By Anne Thompson | Thompson on Hollywood April 30, 2013 at 4:28PM
Indie Lionsgate, run for the last 12 years by CEO Jon Feltheimer and co-chairman Michael Burns, is now widely considered to be Hollywood's seventh studio. It has built its reputation via such breakouts as the Oscar-winning "Crash" and "Monster's Ball," as well as a succession of horror ("Saw") and action ("The Expendables") as well as comedy hits from the likes of Tyler Perry. Lionsgate also acquired a number of libraries, including Trimark, Artisan and Mandate, whose chief Joe Drake ran the motion picture side until he was replaced after the Summit Entertainment merger by Patrick Wachsberger and Rob Friedman.
One reason they were eager to merge the two companies on the verge of the end of the "Twilight Saga" was Drake's acquisition of a little franchise called "Hunger Games" ($685 million worldwide).

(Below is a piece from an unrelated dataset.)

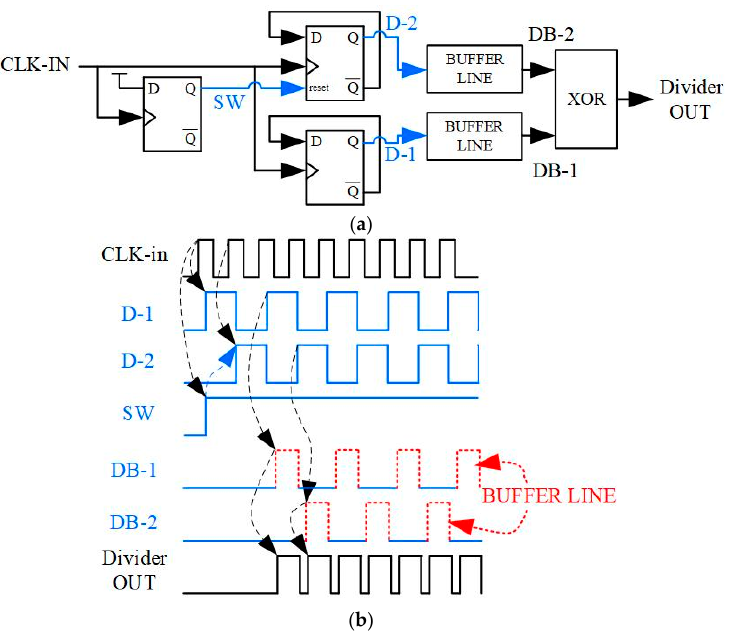
Figure 7. ( a )The block diagram and ( b ) the timing diagram of the Divider. Figure 7. ( a ) The block diagram and ( b ) the timing diagram of the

All the studios need some titles to rely on that buffer the risk of all the movies that might not work.
Thus at CinemaCon 2013, the movie that was front and center--even if star Jennifer Lawrence wasn't able to join the company jet--was "Catching Fire" (November 22) which is in post-production. Doing the honors in Las Vegas were director Francis Lawrence, replacing Gary Ross for the final two films in the trilogy, Elizabeth Banks and and Australian star Liam Hemsworth."We're going to ratchet up the emotion and scope and action," said Lawrence. The CinemaCon trailer will go out on "Iron Man 3."
Also highlighted by Friedman was Gavin Hood's "Ender's Game" (November 1) based on the Nebula and Hugo-award-winning sci-fi classic by Orson Scott Card about a brilliant child recruited to train to fight an upcoming alien invasion, Ender Wiggin (Asa Butterfield). Hailee Steinfeld, Ben Kingsley, Abigail Breslin and Viola Davis co-star--and Harrison Ford made the trek to Vegas.
The next franchise Lionsgate is betting on is Veronica Roth's futuristic young adult bestseller "Divergent," which is now shooting in Chicago for 2014 spring release with director Neil Burger and Shailene Woodley ("The Descendants"), Kate Winslet ("Titanic") and TV hunk Theo Jones ("Golden Boy"). The CinemaCon trailer will go out on "Star Trek" May 17.
The rest of the Lionsgate slate is filled with Tyler Perry's "Peeples" (May 10) and "A Madea Christmas" (December 13); crime caper "Now You See Me" (May 31) starring Mark
Ruffalo as an FBI agent trying to bring a supergroup of bank robber magicians to justice; co-stars are Jesse Eisenberg, Woody Harrelson, Isla Fisher, Michael Caine and Morgan Freeman; Kevin Hart's low-budget concert comedy "Let Me Explain" (July 3); and Dean Parisot's action sequel "Red 2," starring Bruce Willis, Helen Mirren, John Malkovich, Mary Louise Parker, Catherine Zeta-Jones and Anthony Hopkins (July 19), yet another ten-little-Indians-inspired horror flick "You're Next" (August 23), "The Best Never Rest (September 13) and a reunion of "Expendables" aging action heroes Schwarzenegger and Stallone, this time in prison breakout picture "Escape Plan" (September 27) which will hopefully do better than their recent solo efforts.
And Lionsgate sister company Roadside Attractions brought writer-director Joss Whedon to the Con to talk up the little home movie he shot in 12 days during his hiatus between "Avenger" movies, black-and-white Shakespeare adaptation "Much Ado About Nothing" (June 7). Sure enough, his actors, including "Avengers"' Clark Gregg, intoned in perfect Iambic pentameter. "Shakespeare has been a passion my whole life," Whedon says. "Like superheroes, he makes sense to me. Everybody's included. Everybody can enjoy this."